- Kalhor Puwan Location in Uttar Pradesh, India
- Coordinates: 27°11′53″N 78°51′00″E﻿ / ﻿27.19811°N 78.85001°E
- Country: India
- State: Uttar Pradesh
- District: Mainpuri

Area
- • Total: 5.016 km^{2} (1.937 sq mi)

Population (2011)
- • Total: 3,899
- • Density: 777.3/km^{2} (2,013/sq mi)
- Time zone: UTC+5:30 (IST)
- PIN: 205121

= Kalhor Puwan =

Village in Uttar Pradesh, India

Kalhor Puwan is a village in Ghiror block of Mainpuri district, Uttar Pradesh. As of 2011, it had a population of 3,899, in 638 households.

== Demographics ==
As of 2011, Kalhor Puwan had a population of 3,899, in 638 households. This population was 53.2% male (2,073) and 46.8% female (1,826).
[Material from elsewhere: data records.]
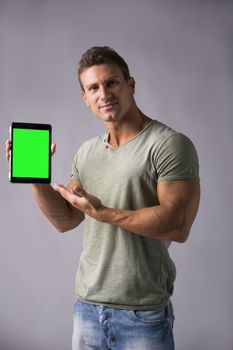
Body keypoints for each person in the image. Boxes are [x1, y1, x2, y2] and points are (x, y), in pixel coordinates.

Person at [6, 46, 200, 350]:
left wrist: (103, 213)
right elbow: (65, 219)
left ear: (130, 85)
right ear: (85, 98)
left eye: (112, 83)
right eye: (93, 87)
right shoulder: (86, 153)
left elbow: (178, 225)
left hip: (142, 313)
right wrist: (37, 181)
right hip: (87, 309)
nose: (104, 93)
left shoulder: (168, 144)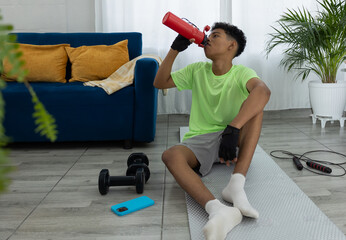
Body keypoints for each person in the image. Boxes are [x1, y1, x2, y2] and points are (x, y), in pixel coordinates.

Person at [154, 22, 271, 240]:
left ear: (231, 46)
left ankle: (236, 185)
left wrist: (234, 128)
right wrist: (174, 50)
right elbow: (159, 82)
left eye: (215, 35)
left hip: (233, 137)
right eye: (209, 35)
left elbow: (263, 91)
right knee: (170, 155)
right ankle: (217, 209)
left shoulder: (241, 73)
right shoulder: (197, 70)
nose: (208, 38)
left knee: (257, 107)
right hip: (201, 140)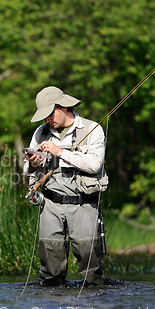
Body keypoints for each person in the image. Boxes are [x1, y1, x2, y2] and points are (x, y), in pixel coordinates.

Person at [23, 86, 106, 286]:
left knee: (91, 271)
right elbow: (29, 169)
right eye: (44, 116)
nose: (47, 120)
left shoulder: (93, 129)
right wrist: (34, 162)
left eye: (49, 114)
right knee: (50, 272)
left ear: (62, 107)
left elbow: (95, 164)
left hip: (83, 204)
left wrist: (60, 152)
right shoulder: (41, 132)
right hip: (50, 204)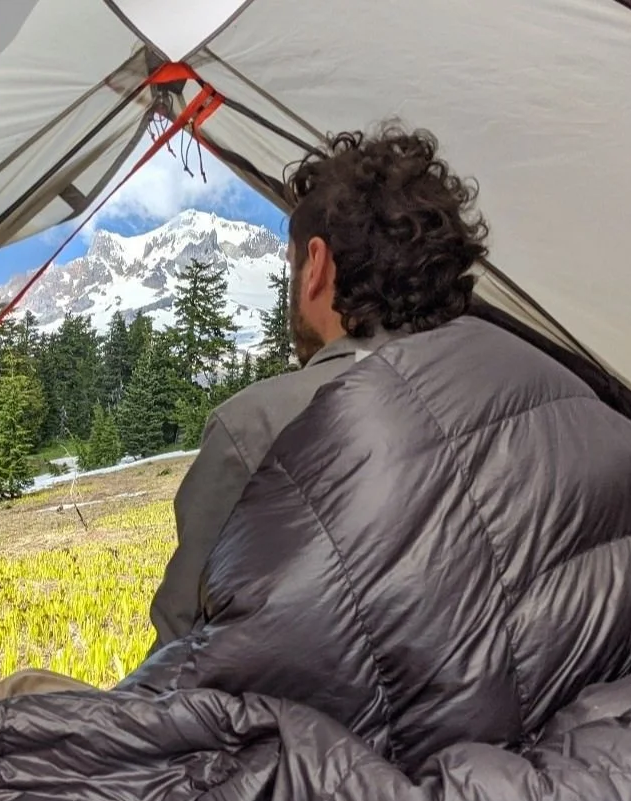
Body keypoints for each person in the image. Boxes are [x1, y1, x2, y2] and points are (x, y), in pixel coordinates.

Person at [148, 125, 489, 648]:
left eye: (294, 267)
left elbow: (184, 647)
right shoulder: (545, 384)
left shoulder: (255, 428)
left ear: (318, 267)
The 0-6 age group numbered 591 (311 male and 280 female), or 15.2% of the total population. 754 residents were members of the Scheduled Castes, or 19.3% of the total.

The 1981 census recorded Kalhor Puwan as having a population of 2,028 people, in 301 households.

The 1961 census recorded Kalhor Puwan as comprising 4 hamlets, with a total population of 1,235 people (663 male and 572 female), in 208 households and 155 physical houses. The area of the village was given as 1,241 acres.

== Infrastructure ==
As of 2011, Kalhor Puwan had 2 primary schools; it did not have any healthcare facilities. Drinking water was provided by well, hand pump, and tube well/borehole; there were no public toilets. The village had a post office but no public library; there was at least some access to electricity for all purposes. Streets were made of both kachcha and pakka materials.